Zelensky, in his daily address to the Ukrainian people, said "the human cost of this battle is very high for us. It is simply terrifying."

Last week in a rare disclosure of casualty figures, Ukraine s Defence Minister Oleksiy Reznikov said up to 100 of his troops were dying daily and 500 sustaining injuries -- a rise from the 60-100 Ukrainian soldiers Zelensky estimated on June 1 that were dying daily.

Now, with a ring tightening on the Lugansk region, Ukrainian forces in the area had two choices, "to surrender or die", said Eduard Basurin, a representative for pro-Russian separatists.

The capture of Severodonetsk would open the road to Sloviansk and another major city, Kramatorsk, in Moscow s push to conquer Donbas, a mainly Russian-speaking region partly held by pro-Kremlin separatists since 2014.

Ukrainian forces were fighting for "every town and village where the occupiers came", Zelensky said on Monday in a message to mark the eighth anniversary of the liberation of Mariupol in the earlier conflict.

In May, Russian troops captured the port city in southern Ukraine after a weeks-long siege.

"We are once again fighting for it and all of Ukraine," Zelensky said.

-  War crimes  -

On Monday, Amnesty International accused Russia of war crimes in Ukraine, saying that attacks on the northeastern city of Kharkiv -- many using banned cluster bombs -- had killed hundreds of civilians.

"The repeated bombardments of residential neighbourhoods in Kharkiv are indiscriminate attacks which killed and injured hundreds of civilians, and as such constitute war crimes," the rights group said in a report on Ukraine s second-biggest city.
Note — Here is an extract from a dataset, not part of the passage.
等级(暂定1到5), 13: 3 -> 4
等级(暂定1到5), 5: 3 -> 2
In Bucha, a town near Kyiv synonymous with war crimes allegations, local police said they had discovered another seven bodies in a grave.
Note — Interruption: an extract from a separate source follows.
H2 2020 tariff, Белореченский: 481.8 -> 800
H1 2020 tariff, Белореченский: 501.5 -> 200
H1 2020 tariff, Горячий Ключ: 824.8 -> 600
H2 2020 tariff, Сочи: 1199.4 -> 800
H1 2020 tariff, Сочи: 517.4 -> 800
"Several victims had their hands tied and knees bound," Kyiv regional police chief Andriy Nebytov said on Facebook.

Dozens of bodies in civilian clothing were found in the town in April after Russian troops withdrew from the area following a month-long occupation.

Elsewhere in northern Ukraine on Monday, Russian rocket strikes hit the town of Pryluky, local authorities said.
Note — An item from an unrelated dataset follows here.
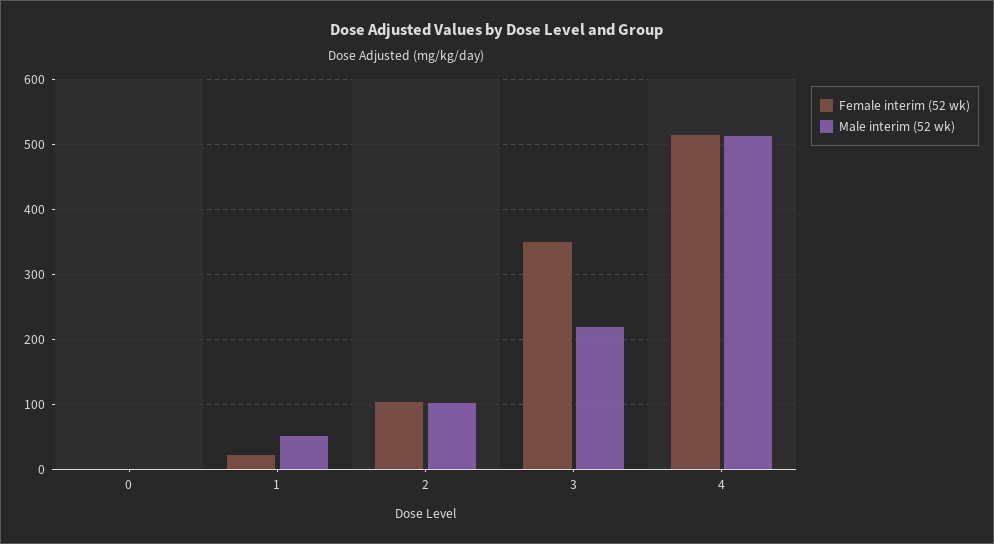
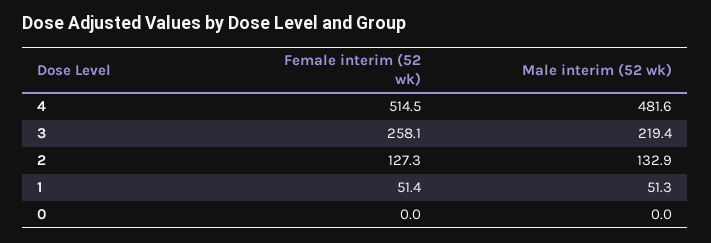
Female interim (52 wk), 1: 20 -> 51.4
Female interim (52 wk), 2: 100 -> 127.3
Male interim (52 wk), 2: 100 -> 132.9
Female interim (52 wk), 3: 350 -> 258.1
Male interim (52 wk), 4: 510 -> 481.6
Pryluky, which lies about 150 kilometres (90 miles) east of the capital, is home to a military airfield.

In Lysychansk, Russian bombardments killed three civilians in the last 24 hours, including a six-year-old boy, Lugansk governor Gaiday said.

Separatist authorities in the city of Donetsk said three people were killed and four wounded in Ukrainian shelling on a market.

- Weapons call -

Russia s invasion of its neighbour has prompted Finland and Sweden to give up decades of military non-alignment and seek to join the NATO alliance.

In terms of security, Sweden is "in a better place now than before it applied", NATO chief Jens Stoltenberg said Monday, even though its application is in limbo with Turkey currently withholding its approval.

Stoltenberg said NATO was working "hard and actively" to resolve Ankara s concerns "as soon as possible" ahead of a June 15 meeting.

It was at the Brussels summit that Kyiv said Monday it was hoping for a decision on further Western arms deliveries to support its war effort.

"Being straightforward -- to end the war we need heavy weapons," Ukrainian presidential advisor Mykhaylo Podolyak said on Twitter.

Podolyak listed items he said the Ukrainian army requires, including hundreds of howitzers, tanks and armoured vehicles.

- Harvest delayed -

Far from the war, World Trade Organization members were gathering in Geneva to address the threat posed to global food security by Russia s invasion.

Ukraine s deputy agriculture minister on Monday said a quarter of his country s arable land had been lost but insisted national food security was not threatened.

On a farm near the southern Ukrainian city Mykolaiv, the harvest has been delayed by the need to undo damage by Russian troops who passed through the area in March.

"We planted really late because we needed to clear everything beforehand," including bombshells, Nadiia Ivanova, 42, told AFP.

The farm s warehouses currently hold 2,000 tonnes of last season s grain but there are no takers.

The railways have been partially destroyed by the Russian army, while any ship that sails faces the threat of being sunk.